Example: On the local Seattle real estate blog, Rain City Guide, the comments are often the main attraction. This recent post by Ardell Della Loggia, has 83 comments so far.

The value of customer feedback

Advice you receive from readers gives insight that would cost tens of thousands of dollars to replicate off-line. Your readers are your company's most passionate customers and critics. LISTEN to them -- it will take the guesswork (and much of the risk) out of your business plan.

Example: The team at 37Signals actively uses their blog to solicit user feedback from users of their online productivity software.

You don't know everything

I'd hate to be the one to break it to you, but you don't know everything. Your other motivation for attracting comments should be to learn from your audience. A blog is a great place to test your ideas out and to say to your readers; "hey, this is what I think, what do you think?" We recently polled real estate bloggers to find out if they benefit from blogging. All of the respondents mentioned how much they had learned as a result of the conversations on their blog. If you manage to avoid having all the answers, you will attract a more vibrant conversation.

Example: NYC venture capitalist, Fred Wilson, is a master of using his blog and its audience to fine-tune his investing ideas.

How to respond to comments

  • Be honest and to the point.
  • Respond quickly.
  • Reply to every (rational) question.
  • If a commenter corrects you, thank them and update your post.

It's that simple. More challenging, especially for a business blog, is deciding when not to respond to a comment. Do not take comments personally -- your readers are entitled to their opinions and you won't make any friends by beating up on them merely because they disagree with you.

Example: The Sellsius blog. No-one in the real estate blogosphere responds to comments with the immediacy or passion that these guys do. You can actually chat with them live on their blog!

Moderating comments

Your blogging platform will give you the ability to moderate your blog's comments. If you do everything right, you will still get SPAM comments. Delete the spam -- and if possible, block the spammers from commenting again. There are many automated ways to combat spam -- a captcha works particularly well and is my personal recommendation. The short cut to moderating spam is to require that your readers register and log in to your blog to comment but it is a deterrent to legitimate participation and I don't recommend it.
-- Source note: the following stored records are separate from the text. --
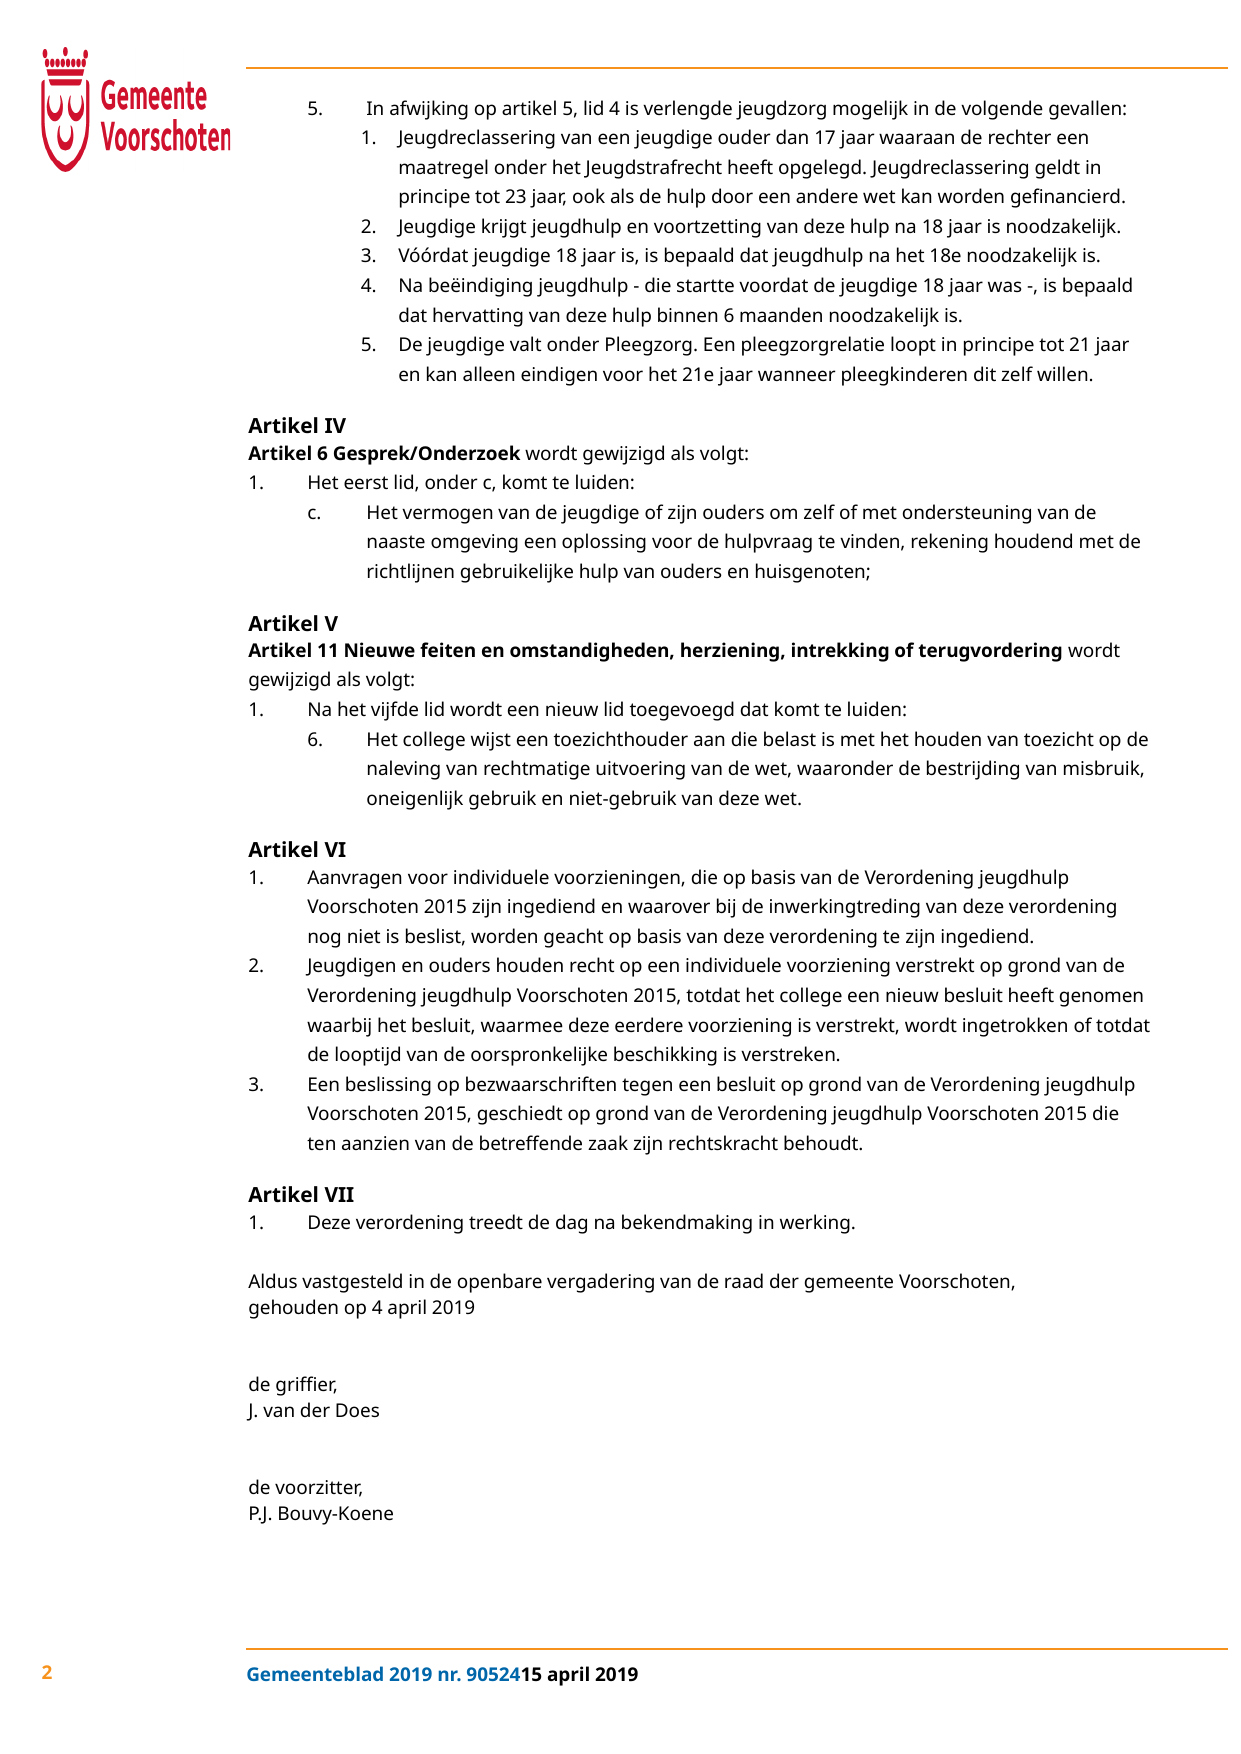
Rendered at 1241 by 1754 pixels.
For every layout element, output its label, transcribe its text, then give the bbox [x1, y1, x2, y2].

text de griffier, [248, 1371, 1152, 1397]
text gehouden op 4 april 2019 [248, 1294, 1152, 1319]
text de voorzitter, [248, 1474, 1152, 1500]
text P.J. Bouvy-Koene [248, 1500, 1152, 1525]
text J. van der Does [248, 1397, 1152, 1422]
list Een beslissing op bezwaarschriften tegen een besluit op grond van de Verordening jeugdhulp Voorschoten 2015, geschiedt op grond van de Verordening jeugdhulp Voorschoten 2015 die ten aanzien van de betreffende zaak zijn rechtskracht behoudt. [248, 1071, 1152, 1156]
text Artikel VI [248, 835, 1152, 864]
list Het college wijst een toezichthouder aan die belast is met het houden van toezicht op de naleving van rechtmatige uitvoering van de wet, waaronder de bestrijding van misbruik, oneigenlijk gebruik en niet-gebruik van deze wet. [307, 726, 1152, 811]
text Artikel VII [248, 1181, 1152, 1209]
list Vóórdat jeugdige 18 jaar is, is bepaald dat jeugdhulp na het 18e noodzakelijk is. [361, 243, 1152, 268]
list Het vermogen van de jeugdige of zijn ouders om zelf of met ondersteuning van de naaste omgeving een oplossing voor de hulpvraag te vinden, rekening houdend met de richtlijnen gebruikelijke hulp van ouders en huisgenoten; [307, 499, 1152, 584]
picture [41, 47, 231, 172]
list Deze verordening treedt de dag na bekendmaking in werking. [248, 1209, 1152, 1235]
list Jeugdige krijgt jeugdhulp en voortzetting van deze hulp na 18 jaar is noodzakelijk. [361, 213, 1152, 239]
list De jeugdige valt onder Pleegzorg. Een pleegzorgrelatie loopt in principe tot 21 jaar en kan alleen eindigen voor het 21e jaar wanneer pleegkinderen dit zelf willen. [361, 331, 1152, 387]
text Artikel 11 Nieuwe feiten en omstandigheden, herziening, intrekking of terugvordering wordt gewijzigd als volgt: [248, 637, 1152, 692]
list In afwijking op artikel 5, lid 4 is verlengde jeugdzorg mogelijk in de volgende gevallen: [307, 95, 1152, 121]
list Aanvragen voor individuele voorzieningen, die op basis van de Verordening jeugdhulp Voorschoten 2015 zijn ingediend en waarover bij de inwerkingtreding van deze verordening nog niet is beslist, worden geacht op basis van deze verordening te zijn ingediend. [248, 864, 1152, 949]
list Jeugdreclassering van een jeugdige ouder dan 17 jaar waaraan de rechter een maatregel onder het Jeugdstrafrecht heeft opgelegd. Jeugdreclassering geldt in principe tot 23 jaar, ook als de hulp door een andere wet kan worden gefinancierd. [361, 124, 1152, 209]
list Na het vijfde lid wordt een nieuw lid toegevoegd dat komt te luiden: [248, 696, 1152, 722]
text Artikel IV [248, 411, 1152, 440]
text Artikel V [248, 609, 1152, 637]
list Jeugdigen en ouders houden recht op een individuele voorziening verstrekt op grond van de Verordening jeugdhulp Voorschoten 2015, totdat het college een nieuw besluit heeft genomen waarbij het besluit, waarmee deze eerdere voorziening is verstrekt, wordt ingetrokken of totdat de looptijd van de oorspronkelijke beschikking is verstreken. [248, 953, 1152, 1067]
text Artikel 6 Gesprek/Onderzoek wordt gewijzigd als volgt: [248, 440, 1152, 466]
text Aldus vastgesteld in de openbare vergadering van de raad der gemeente Voorschoten, [248, 1268, 1152, 1294]
list Het eerst lid, onder c, komt te luiden: [248, 469, 1152, 495]
list Na beëindiging jeugdhulp - die startte voordat de jeugdige 18 jaar was -, is bepaald dat hervatting van deze hulp binnen 6 maanden noodzakelijk is. [361, 272, 1152, 328]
Worse than spammers, are trolls. Trolls are miserable people with nothing better to do than criticize your writing or bully your readers. The best way to deal with trolls is to ignore them and suggest your audience do the same -- they will eventually move on.

Silent comments

When is a comment not a comment? When it's a trackback, a digg, a 5-star-rating, a subscriber count, Meebo chat widget or a MyBlogLog avatar. Typed comments are just one way you can allow your audience to interact with your blog and with each other. As you read great blogs, take note of all the ways they demonstrate that other readers have been there before you. Even a page counter that tells you how many people have read a post can be a "silent comment" on the popularity of that post.
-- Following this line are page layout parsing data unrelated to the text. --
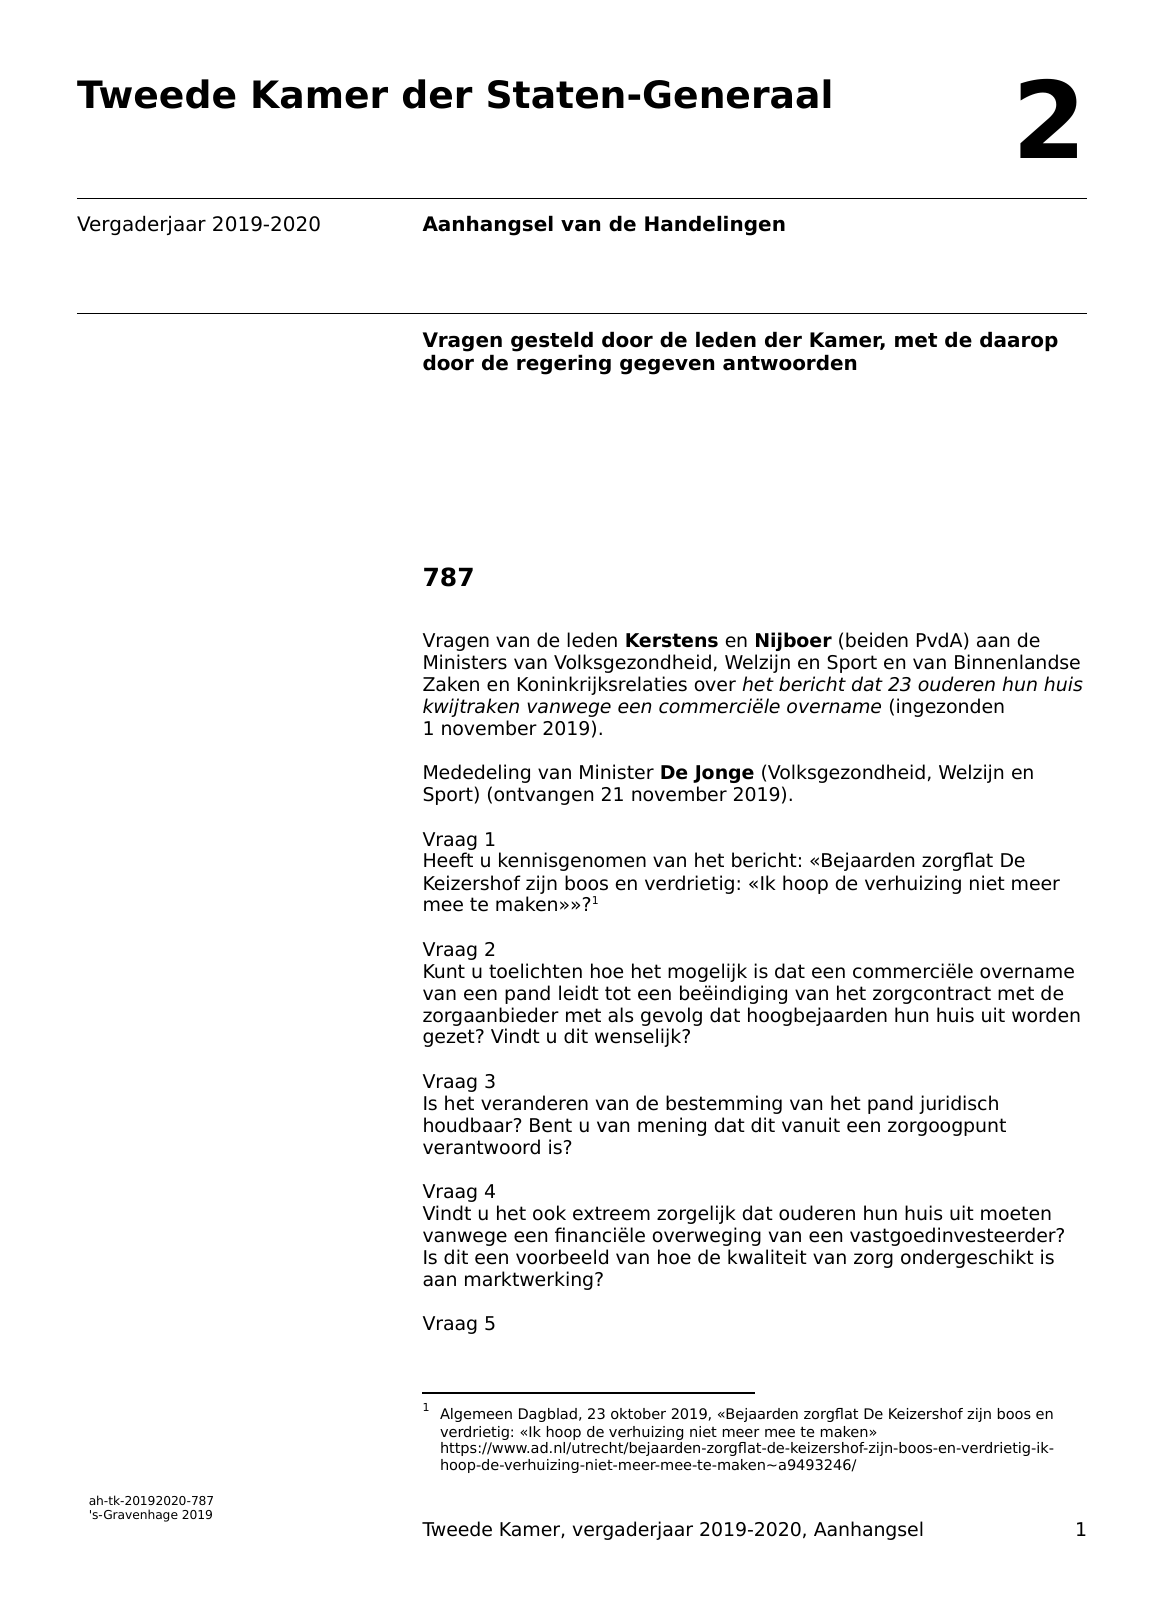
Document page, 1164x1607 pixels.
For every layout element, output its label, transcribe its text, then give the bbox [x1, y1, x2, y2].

text Vraag 3 [422, 1071, 1087, 1093]
text Algemeen Dagblad, 23 oktober 2019, «Bejaarden zorgflat De Keizershof zijn boos en verdrietig: «Ik hoop de verhuizing niet meer mee te maken» https://www.ad.nl/utrecht/bejaarden-zorgflat-de-keizershof-zijn-boos-en-verdrietig-ik-hoop-de-verhuizing-niet-meer-mee-te-maken~a9493246/ [422, 1402, 1087, 1474]
text Vragen van de leden Kerstens en Nijboer (beiden PvdA) aan de Ministers van Volksgezondheid, Welzijn en Sport en van Binnenlandse Zaken en Koninkrijksrelaties over het bericht dat 23 ouderen hun huis kwijtraken vanwege een commerciële overname (ingezonden 1 november 2019). [422, 630, 1087, 740]
text Vraag 2 [422, 938, 1087, 961]
table_cell Vergaderjaar 2019-2020 [77, 199, 422, 313]
text 787 [422, 563, 1087, 592]
text Mededeling van Minister De Jonge (Volksgezondheid, Welzijn en Sport) (ontvangen 21 november 2019). [422, 762, 1087, 806]
text Kunt u toelichten hoe het mogelijk is dat een commerciële overname van een pand leidt tot een beëindiging van het zorgcontract met de zorgaanbieder met als gevolg dat hoogbejaarden hun huis uit worden gezet? Vindt u dit wenselijk? [422, 961, 1087, 1048]
text Vraag 5 [422, 1313, 1087, 1335]
text Heeft u kennisgenomen van het bericht: «Bejaarden zorgflat De Keizershof zijn boos en verdrietig: «Ik hoop de verhuizing niet meer mee te maken»»? [422, 850, 1087, 916]
table_header 2 [886, 59, 1087, 198]
table_cell [77, 314, 422, 375]
text Vraag 4 [422, 1181, 1087, 1203]
table_cell Aanhangsel van de Handelingen [422, 199, 1087, 313]
table_cell Vragen gesteld door de leden der Kamer, met de daarop door de regering gegeven antwoorden [422, 314, 1087, 375]
table_header Tweede Kamer der Staten-Generaal [77, 59, 886, 198]
text ah-tk-20192020-787 [88, 1494, 323, 1508]
text Vraag 1 [422, 828, 1087, 850]
text Is het veranderen van de bestemming van het pand juridisch houdbaar? Bent u van mening dat dit vanuit een zorgoogpunt verantwoord is? [422, 1093, 1087, 1158]
text Vindt u het ook extreem zorgelijk dat ouderen hun huis uit moeten vanwege een financiële overweging van een vastgoedinvesteerder? Is dit een voorbeeld van hoe de kwaliteit van zorg ondergeschikt is aan marktwerking? [422, 1203, 1087, 1291]
text 's-Gravenhage 2019 [88, 1508, 323, 1522]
Example: The MyBlogLog Recent Readers widget on the right side of this page is a great example of this. Those photo's are pictures of our recent readers --  they may not have left a comment you can read but you know they've been here and can click through their images to read their blogs -- and the blogs that they are reading.

Commenting on other blogs

Don't forget to comment on other blogs. New bloggers should spend two weeks reading and commenting on other blogs before they even get started with their own. When you leave a comment, you will link to your blog -- and that in turn grows your audience comments. Blogging thrives on karma. If you join the conversation on multiple blogs, you may soon find that it becomes difficult to remember to return to posts you commented on. A solution to that problem is to use a service like cocomment to track your comments and notify you of replies (eg. my comments).